In 1992, the idea of a western individualist standing against an intrusive government got a real demonstration when government forces tried to arrest a former factory worker, Randy Weaver, who had failed to show up for a trial on a firearms charge, at Ruby Ridge, Idaho. An 11-day siege killed Weaver’s wife, fourteen-year-old son, and a deputy marshal. Far-right activists and neo-Nazis swarmed to Ruby Ridge to stop what they saw as the overreach of government as it attacked a man protecting his family.

The next year, government officers stormed the compound of a religious cult whose former members reported that their leader, David Koresh, was stockpiling weapons. A 51-day siege ended on April 19, 1993, in a gun battle and a fire that killed 76 people. Talk radio host Rush Limbaugh told his listeners that the government had invaded Waco to “murder” a citizen. The modern militia movement to protect individuals from government tyranny took off.

Now, having sown the wind, we are reaping the whirlwind. Anti-government cowboys are protesting the tyranny of government measures designed to protect citizens from dying. The right of governors and legislatures to protect health is well-established, of course, but that doesn’t matter to men steeped in the rhetoric of the past generation.

This now-famous image of the screaming “American Patriot” is a portrait of the failure of the individualist image. This is a man who punches down, not up, and who wants to have the power to decide whether his neighbors live or die. He is a bully and a coward.

You know who’s brave? The doctors and nurses who get up every morning and go to their jobs. The bus drivers who have continued to work without either hazard pay or sufficient protection, at least 94 of whom we have lost to Covid-19. The janitors and housekeeping staff who combat the virus all day, every day. The meat cutters and fishermen, shippers, drivers and store clerks who are keeping us alive, some only because it is the only way they can feed their children, which makes it all the braver. The Navy sailors trying to contain the virus so they can complete their mission. The teachers who stay upbeat for the students they terribly miss.
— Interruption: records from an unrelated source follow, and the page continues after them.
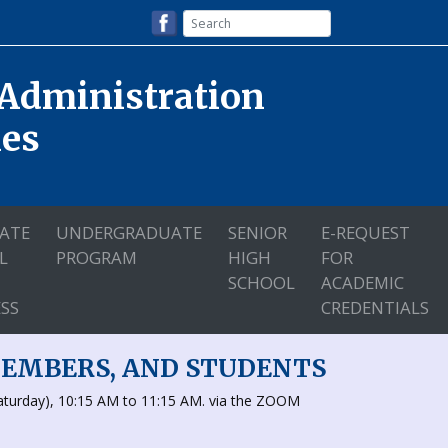
 Administration
nes
ATE
UNDERGRADUATE
SENIOR
E-REQUEST
L
PROGRAM
HIGH
FOR
SCHOOL
ACADEMIC
SS
CREDENTIALS
MEMBERS, AND STUDENTS
aturday), 10:15 AM to 11:15 AM. via the ZOOM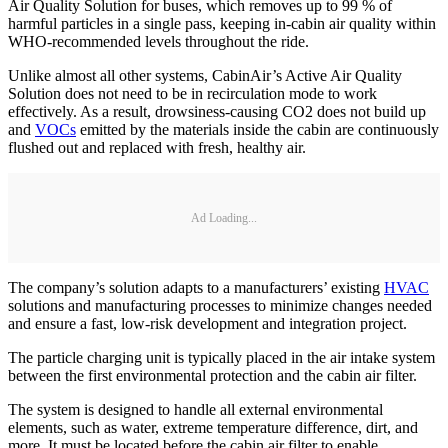
Air Quality Solution for buses, which removes up to 99 % of
harmful particles in a single pass, keeping in-cabin air quality within
WHO-recommended levels throughout the ride.
Unlike almost all other systems, CabinAir’s Active Air Quality
Solution does not need to be in recirculation mode to work
effectively. As a result, drowsiness-causing CO2 does not build up
and
VOCs
emitted by the materials inside the cabin are continuously
flushed out and replaced with fresh, healthy air.
Ad Loading...
The company’s solution adapts to a manufacturers’ existing
HVAC
solutions and manufacturing processes to minimize changes needed
and ensure a fast, low-risk development and integration project.
The particle charging unit is typically placed in the air intake system
between the first environmental protection and the cabin air filter.
The system is designed to handle all external environmental
elements, such as water, extreme temperature difference, dirt, and
more. It must be located before the cabin air filter to enable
The parents who are so very tired as they try to work and teach and parent and shop, but who get up every morning and do it again. And, yes, the political leaders trying to legislate to protect us as a handful of screaming anti-government activists terrorize them… and the photographers who record it.

These true American Patriots – not a screaming bully whose “rights” require others to die– are the very good people Abraham Lincoln meant when he called for a government “of the people, by the people, for the people.”